ТЕКСТ УПРАЖНЕНИЯ:
Я храню письмо Мюссе, написанное в эпоху, изобилующую гениями. Так вот, он жалуется, что вокруг нет ни одного сто́ящего мастера, ни книги, ни художника, ни пьесы. «Комеди-Франсез», по его словам, поросла пылью, а мадам Малибран {23}
вынуждена петь в Лондоне, потому что в «Опера» фальшивят. Франция так устроена, что во всякую эпоху не видит собственного богатства, находящегося у нее под носом, и ищет его за своими пределами.Нелепы те, кто жаждет возвеличить ее в словах. «Величие, чистота, творческие свершения». Вот он, нынешний рефрен. А меж тем и величие, и чистота, и творческие свершения приобретают форму, невидимую для Франции и представляющуюся позором страны. Критики судят произведения, не ведая того, что сами ими же судимы. Кто составляет величие Франции? Вийон, Рембо, Верлен, Бодлер. Вся эта блистательная компания сидела в тюрьмах. Этих людей хотели изгнать из Франции. Они закончили дни на больничной койке. Я уже не говорю о Жанне д’Арк. В ее истории важнее всего процесс. Торжество ее печально. Бедняга Пеги {24}
! Я искренне его любил. Это был анархист. Знал бы он, во что превратят его имя!После освобождения позиция Франции была проста. Она не заняла никакой позиции. Что могла она сделать, находясь в руках военных? Что она должна была сделать? Заявить миру: «Я вовсе не хотела драться. Я не люблю драться. У меня не было оружия. И никогда не будет. У меня есть только секретное оружие. Какое? Но раз оно секретное, что я могу ответить?» А если будут настаивать, она скажет:
Вот достойный ответ. Загадка. Есть чем заинтриговать сильные народы. «Завоюйте меня. А я, придет время, все равно буду над вами властвовать».
Но коль скоро эта хитрая позиция не была принята и мы только геройствовали, то что же нам теперь остается? Превратиться в деревню, как предрекал Лао-Цзе. И чтобы нечему было завидовать, разве что невидимому, которое гораздо обширней, чем видимое, и не поддается завоеванию.
Лао-Цзе сказал, описывая идеальную империю: «Слышать пение петухов по всей стране от края до края».
А что такое Франция, позвольте спросить? Петух на навозной куче. Уберите навоз, и петух сдохнет. Именно это и происходит, когда глупость доходит до того, что навозную кучу начинают путать со свалкой нечистот.

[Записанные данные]

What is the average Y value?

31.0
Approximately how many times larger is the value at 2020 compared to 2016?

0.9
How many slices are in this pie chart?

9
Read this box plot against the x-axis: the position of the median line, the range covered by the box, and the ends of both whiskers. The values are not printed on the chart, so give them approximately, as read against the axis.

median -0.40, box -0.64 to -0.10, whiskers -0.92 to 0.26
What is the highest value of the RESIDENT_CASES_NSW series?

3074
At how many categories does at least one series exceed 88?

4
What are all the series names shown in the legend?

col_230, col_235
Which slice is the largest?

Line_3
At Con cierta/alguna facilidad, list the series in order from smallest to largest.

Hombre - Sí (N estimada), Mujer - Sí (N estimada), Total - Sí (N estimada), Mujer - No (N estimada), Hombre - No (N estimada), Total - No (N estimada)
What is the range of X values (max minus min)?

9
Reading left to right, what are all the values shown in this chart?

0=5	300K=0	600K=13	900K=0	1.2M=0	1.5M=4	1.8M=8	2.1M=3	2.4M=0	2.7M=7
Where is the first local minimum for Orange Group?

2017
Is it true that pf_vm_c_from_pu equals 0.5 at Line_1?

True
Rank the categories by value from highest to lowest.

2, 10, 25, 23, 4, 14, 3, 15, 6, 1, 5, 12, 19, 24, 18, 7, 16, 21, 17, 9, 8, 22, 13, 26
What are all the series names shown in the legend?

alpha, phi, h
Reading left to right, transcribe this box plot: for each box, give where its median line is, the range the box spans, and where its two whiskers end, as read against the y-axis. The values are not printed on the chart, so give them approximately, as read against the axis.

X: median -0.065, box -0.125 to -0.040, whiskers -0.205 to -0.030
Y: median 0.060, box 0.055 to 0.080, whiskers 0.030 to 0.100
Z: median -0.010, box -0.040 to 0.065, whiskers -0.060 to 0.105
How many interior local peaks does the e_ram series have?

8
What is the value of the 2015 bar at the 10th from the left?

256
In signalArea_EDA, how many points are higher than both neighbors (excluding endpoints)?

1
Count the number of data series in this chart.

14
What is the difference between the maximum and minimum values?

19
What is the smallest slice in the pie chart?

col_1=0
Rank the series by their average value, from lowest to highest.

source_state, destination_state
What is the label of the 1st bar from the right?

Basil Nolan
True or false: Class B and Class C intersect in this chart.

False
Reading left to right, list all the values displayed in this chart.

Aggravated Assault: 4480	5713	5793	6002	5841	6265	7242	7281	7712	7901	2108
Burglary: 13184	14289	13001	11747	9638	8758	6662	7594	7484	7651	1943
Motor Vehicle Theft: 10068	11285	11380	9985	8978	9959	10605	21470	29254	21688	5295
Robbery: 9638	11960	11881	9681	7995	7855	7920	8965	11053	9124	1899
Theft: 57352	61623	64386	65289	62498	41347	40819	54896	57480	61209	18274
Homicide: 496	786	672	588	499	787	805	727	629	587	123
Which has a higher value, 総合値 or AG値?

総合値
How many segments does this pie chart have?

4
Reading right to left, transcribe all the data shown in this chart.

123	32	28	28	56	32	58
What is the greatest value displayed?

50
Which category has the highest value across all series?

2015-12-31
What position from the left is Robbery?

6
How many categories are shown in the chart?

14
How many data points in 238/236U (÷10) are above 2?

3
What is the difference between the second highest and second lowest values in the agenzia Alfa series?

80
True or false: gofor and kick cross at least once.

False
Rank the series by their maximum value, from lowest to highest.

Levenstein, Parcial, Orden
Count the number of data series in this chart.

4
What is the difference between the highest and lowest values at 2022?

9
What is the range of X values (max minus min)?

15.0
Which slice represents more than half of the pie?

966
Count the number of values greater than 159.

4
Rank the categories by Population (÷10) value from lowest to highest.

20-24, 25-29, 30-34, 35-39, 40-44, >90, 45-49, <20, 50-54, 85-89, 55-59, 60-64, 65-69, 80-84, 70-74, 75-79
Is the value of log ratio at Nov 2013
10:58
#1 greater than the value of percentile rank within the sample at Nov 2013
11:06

ЦЕЛЬ УПРАЖНЕНИЯ: В тексте о Франции возьмите, пожалуйста, часть, которая открывается словами «Но коль скоро» и заканчивается словами «со свалкой нечистот.», и перепишите ее целиком, заменив «деревню» на «село».

РЕЗУЛЬТАТ ЗАДАНИЯ:
Но коль скоро эта хитрая позиция не была принята и мы только геройствовали, то что же нам теперь остается? Превратиться в село, как предрекал Лао-Цзе. И чтобы нечему было завидовать, разве что невидимому, которое гораздо обширней, чем видимое, и не поддается завоеванию.
Лао-Цзе сказал, описывая идеальную империю: «Слышать пение петухов по всей стране от края до края».
А что такое Франция, позвольте спросить? Петух на навозной куче. Уберите навоз, и петух сдохнет. Именно это и происходит, когда глупость доходит до того, что навозную кучу начинают путать со свалкой нечистот.